Ghana has not prosecuted anyone for same-sex relations in recent years, but LGBT+ people still face frequent abuse and discrimination, including blackmail and violent attacks, according to human rights researchers.
The government’s decision sparked anger among LGBT+ activists in Ghana, which last year hosted a major international conference organized by the World Congress of Families, a U.S.-based Christian organization that promotes an anti-LGBT+ agenda.

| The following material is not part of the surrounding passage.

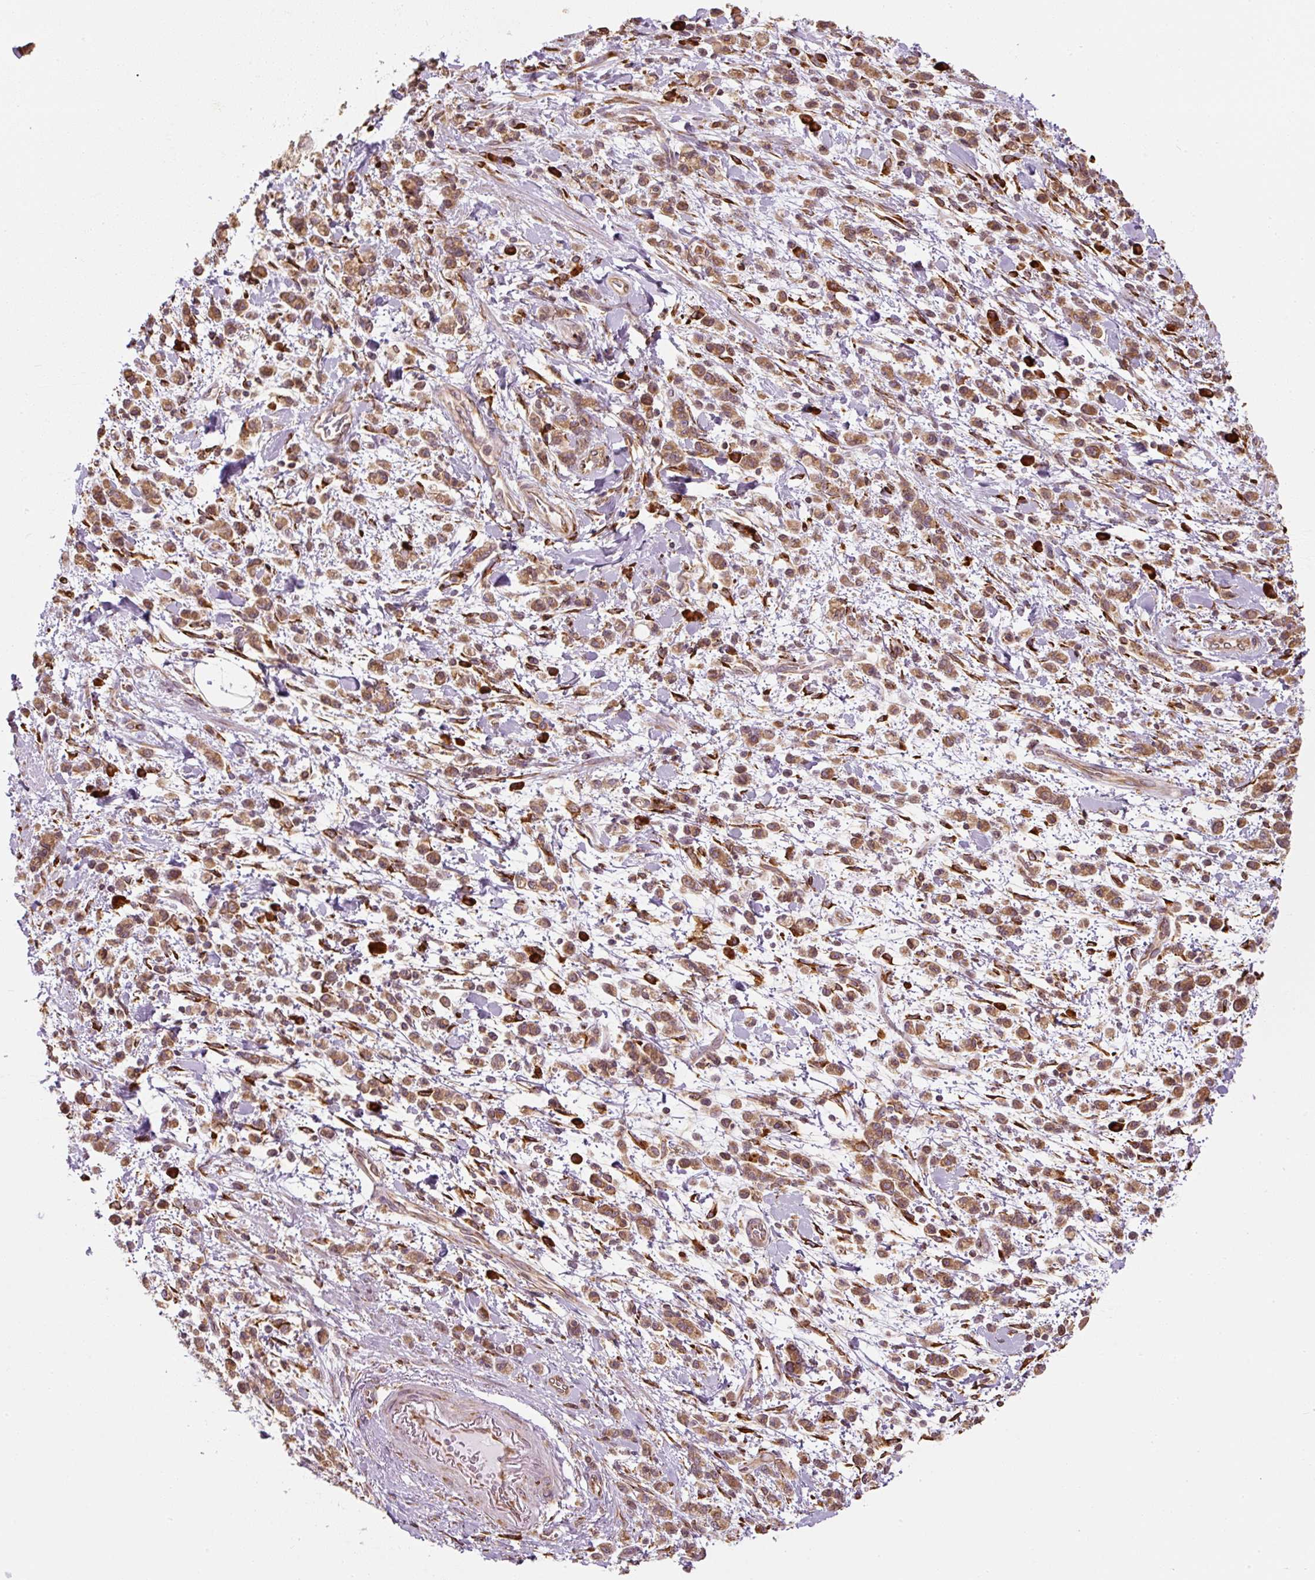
{"staining": {"intensity": "moderate", "quantity": ">75%", "location": "cytoplasmic/membranous"}, "tissue": "stomach cancer", "cell_type": "Tumor cells", "image_type": "cancer", "snomed": [{"axis": "morphology", "description": "Adenocarcinoma, NOS"}, {"axis": "topography", "description": "Stomach"}], "caption": "Brown immunohistochemical staining in adenocarcinoma (stomach) displays moderate cytoplasmic/membranous expression in approximately >75% of tumor cells.", "gene": "PRKCSH", "patient": {"sex": "male", "age": 76}}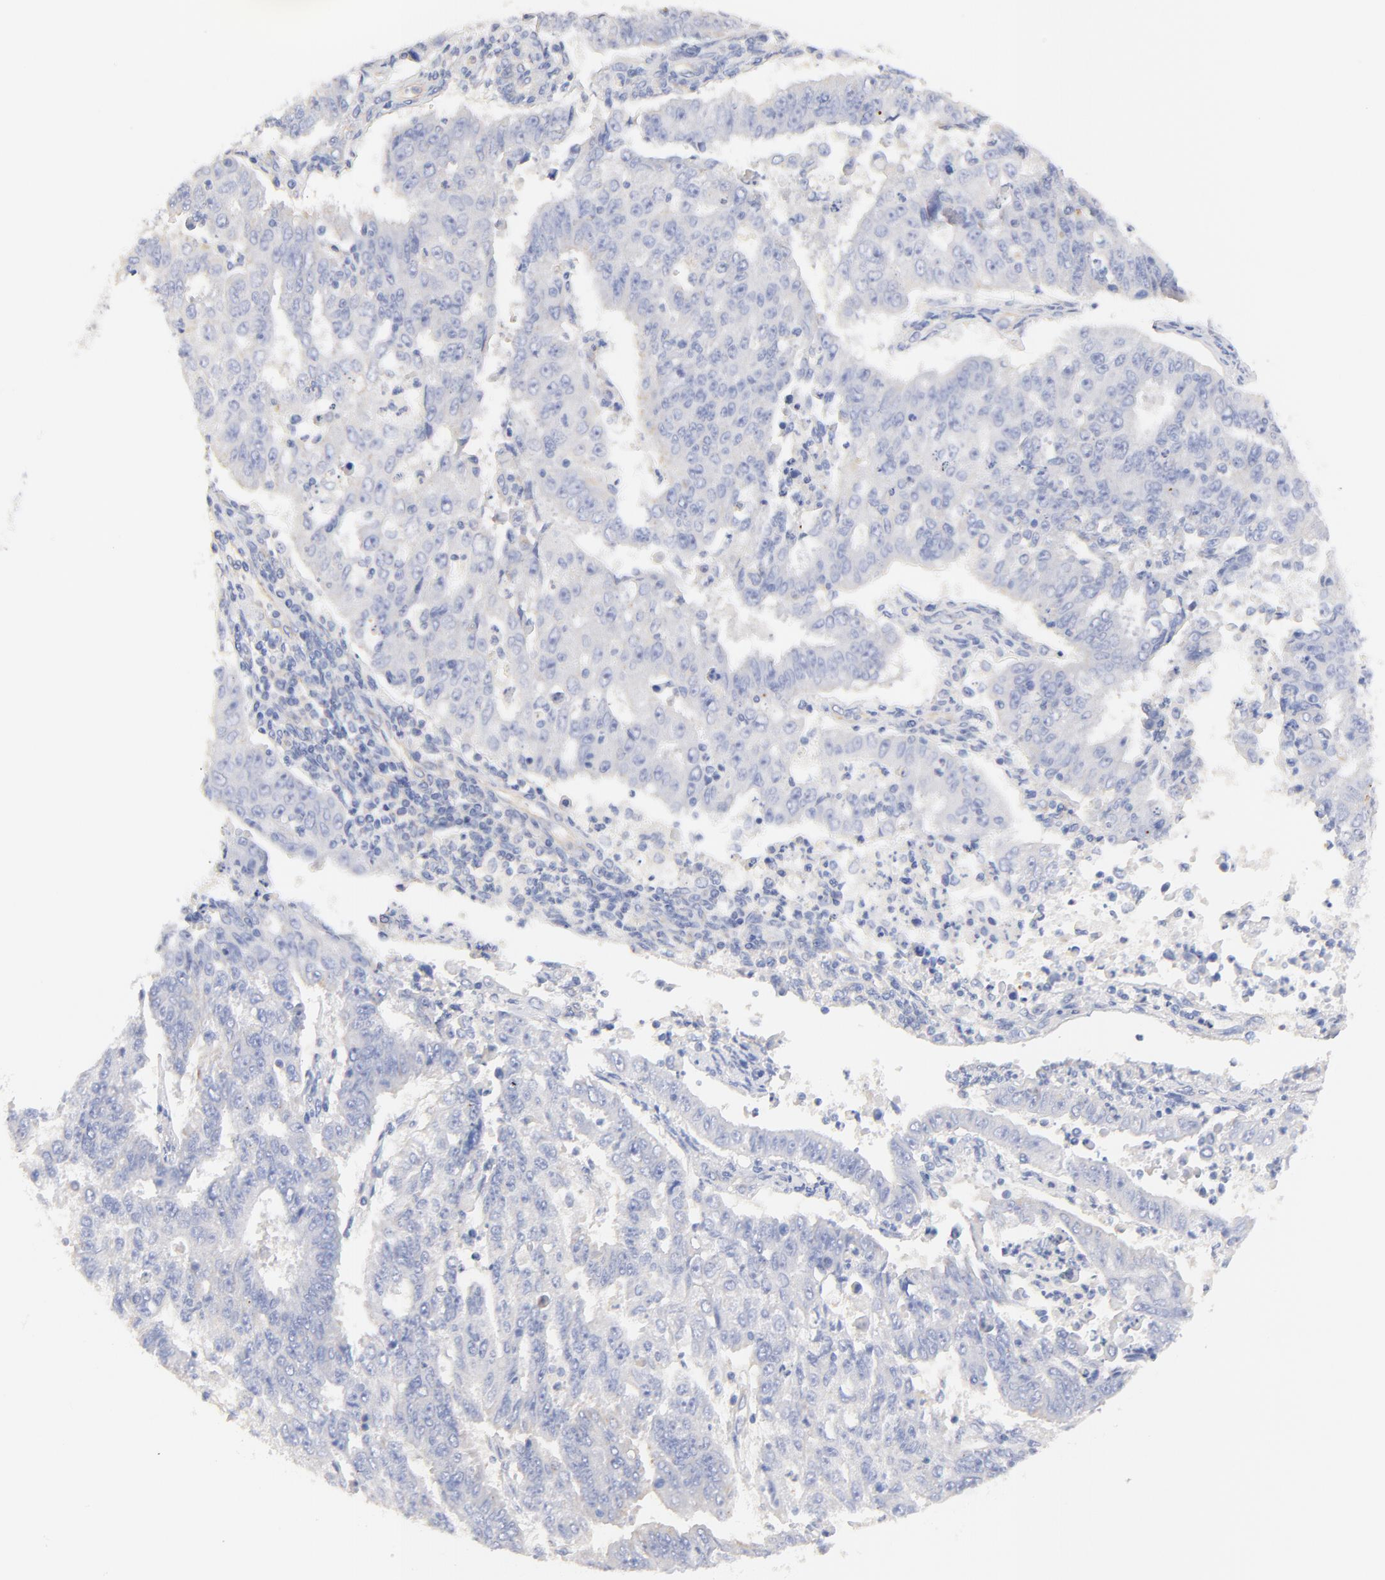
{"staining": {"intensity": "negative", "quantity": "none", "location": "none"}, "tissue": "endometrial cancer", "cell_type": "Tumor cells", "image_type": "cancer", "snomed": [{"axis": "morphology", "description": "Adenocarcinoma, NOS"}, {"axis": "topography", "description": "Endometrium"}], "caption": "Micrograph shows no significant protein expression in tumor cells of endometrial adenocarcinoma. Nuclei are stained in blue.", "gene": "HS3ST1", "patient": {"sex": "female", "age": 42}}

Russian magazine makes history as first to feature a transgender cover star
Tatler magazine has braved the strong anti-LGBT+ sentiment in Russia by featuring a trans woman on its cover, becoming the first Russian glossy to do so.
Natasha Maximova appears in an elegant khaki dress on the cover of the magazine’s April issue, beneath the headline: “My name is Natasha. This is how to change your gender, country, and life.”
It will certainly be a controversial issue in a country which has one of the worst LGBT+ rights records in the world. The hostility towards LGBT+ people was heightened in 2013 when Putin introduced the “gay propaganda law” which bans the “promotion of non-traditional sexual relations to minors.”
However, this law does not extend to gender identity, which meant Tatler was free to feature Maximova on the cover.
Maximova came out on social media in December by posting a photo of herself as a child. She described her childhood in Kazakhstan, being born to a “simple but loving family” who believed that she was a little boy.
Maximova identified as a girl from an early age, wearing her sister’s dresses, playing with dolls, and asking her mother for starched bows. When people addressed her as a boy she would tell them: “I’m sorry, but you’ve got it wrong, my name is Natasha.”
Posting the Tatler cover on Instagram, Maximova wrote: “Being the first transgender woman on a Tatler cover, I want to dedicate [my shoot] to those who fight, to those who love and to those who made their choices or are on their way to make a decision.
“You are all different, you are all beautiful, and you are all you! Thank you for believing!”
Canada moves to ban conversion therapy
Lawmakers in Canada introduced a bill on March 9 that would ban conversion therapy in the country.
Attorney General David Lametti and Minister of Diversity and Inclusion and Youth Bardish Chagger introduced the measure that would amend Canada’s Criminal Code. The proposed amendments would punish those who cause “a minor to undergo conversion therapy,” remove “a minor from Canada to undergo conversion therapy abroad,” cause “a person to undergo conversion therapy against their will,” profit “from providing conversion therapy” and advertise “an offer to provide conversion therapy.”
“The legislation would also authorize courts to order the seizure of conversion therapy advertisements or to order their removal from computer systems or the Internet,” notes a Canadian government press release that announced the bill’s introduction.
Prime Minister Justin Trudeau last December publically called for a conversion therapy ban in Canada. Trudeau on Tuesday applauded Lametti and Bardish for introducing the measure.
“Conversion therapy is harmful, degrading and has no place in Canada,” tweeted Trudeau.
If members of parliament support the measure, Canada would join Brazil, Ecuador, Malta and Taiwan in banning the widely discredited practice.